Yeah, because of a tool written in Rust, copying the Rust way of doing things for Python developers.

zoobab|5 months ago

"a simple cargo run feels like a dream"

A cargo build that warms up your CPU during winter while recompiling the whole internet is better?

surajrmal|5 months ago

It has 3 direct dependencies and not too many more transitively. You're certainly not recompiling the internet. If you're going to run a local llm I doubt you're building on a toaster so build speed won't be a big ordeal either.

tracker1|5 months ago

I recently upped to a 9950X with a gen5 nvme.. TBH, even installing a few programs from cargo (which does compiles) is pretty quick now. Even coming from a 5950X with a gen4 drive.

taminka|5 months ago

lowkey ppl who praise cargo seem to have no idea of the tradeoffs involved in dependency management

the difficulty of including a dependency should be proportional to the risk you're taking on, meaning it shouldn't be as difficult as it in, say, C where every other library is continually reinventing the same 5 utilities, but also not as easy as it is with npm or cargo, because you get insane dependency clutter, and all the related issues like security, build times, etc

how good a build system isn't equivalent of how easy it is include a dependency, while modern languages should have a consistent build system, but having a centralised package repository that anyone freely pull to/from, and having those dependencies freely take on any number of other dependencies is a bad way to handle dependencies

dev_l1x_be|5 months ago

> lowkey ppl who praise cargo seem to have no idea

Way to go on insulting people on HN. Cargo is literally the reason why people coming to Rust from languages like C++ where the lack of standardized tooling is giant glaring bomb crater that poses burden on people every single time they need to do some basic things (like for example version upgrades).

Example:

https://github.com/facebook/folly/blob/main/build.sh

quantumspandex|5 months ago

Security is another problem, and should be tackled systematically. Artificially making dependency inclusion hard is not it and is detrimental to the more casual use cases.

hobofan|5 months ago

> but having a centralised package repository that anyone freely pull to/from, and having those dependencies freely take on any number of other dependencies is a bad way to handle dependencies

So put a slim layer of enforcement to enact those policies on top? Who's stopping you from doing that?

MangoToupe|5 months ago

> the difficulty of including a dependency should be proportional to the risk you're taking on

Why? Dependency hell is an unsolvable problem. Might as well make it easier to evaluate the tradeoff between dependencies and productivity. You can always arbitrarily ban dependencies.

itsibitzi|5 months ago

What tool or ecosystem does this well, in your opinion?

IshKebab|5 months ago

This is the weirdest excuse for Python's terrible tooling that I've ever heard.

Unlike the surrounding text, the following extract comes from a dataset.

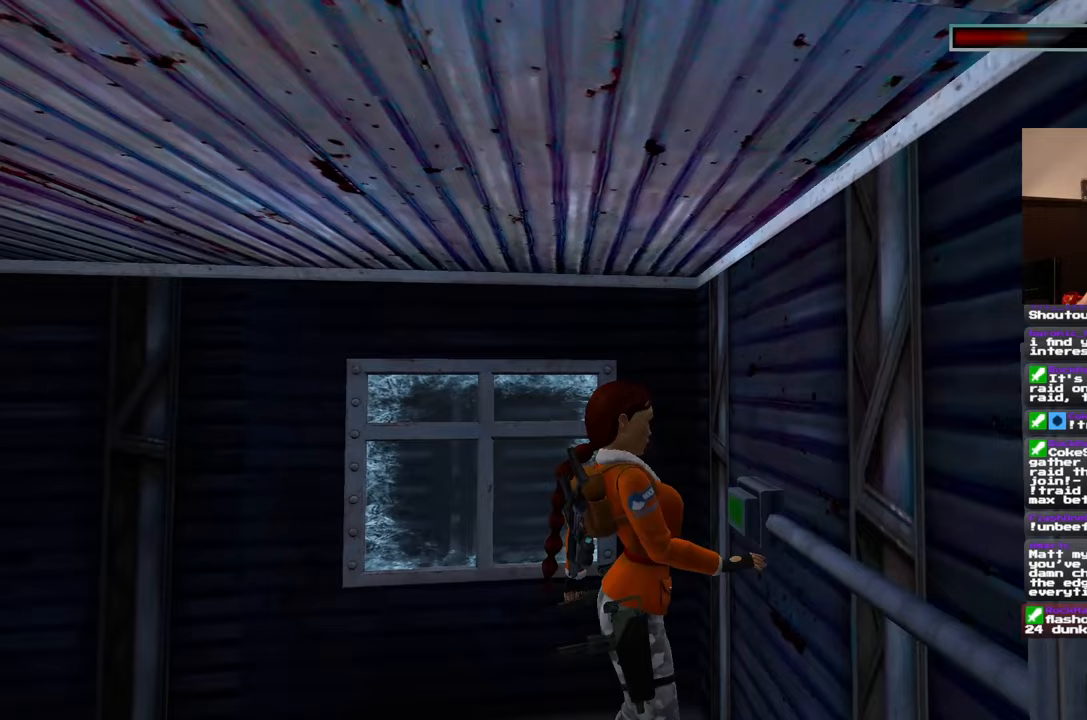
{"dt_ms": 500, "buttons": [], "left_stick": "center", "right_stick": "center", "events": []}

"It's deliberately shit so that people won't use it unless they really have to."

jokethrowaway|5 months ago

Is your argument that python's package management & ecosystem is bad by design - to increase security?

In my experience it's just bugs and poor decision making on the maintainers (eg. pytorch dropping support for intel mac, leftpad in node) or on the language and package manager developers side (py2->3, commonjs, esm, go not having a package manager, etc).

Cargo has less friction than pypi and npm. npm has less friction than pypi.

And yet, you just need to compromise one lone, unpaid maintainer to wreck the security of the ecosystem.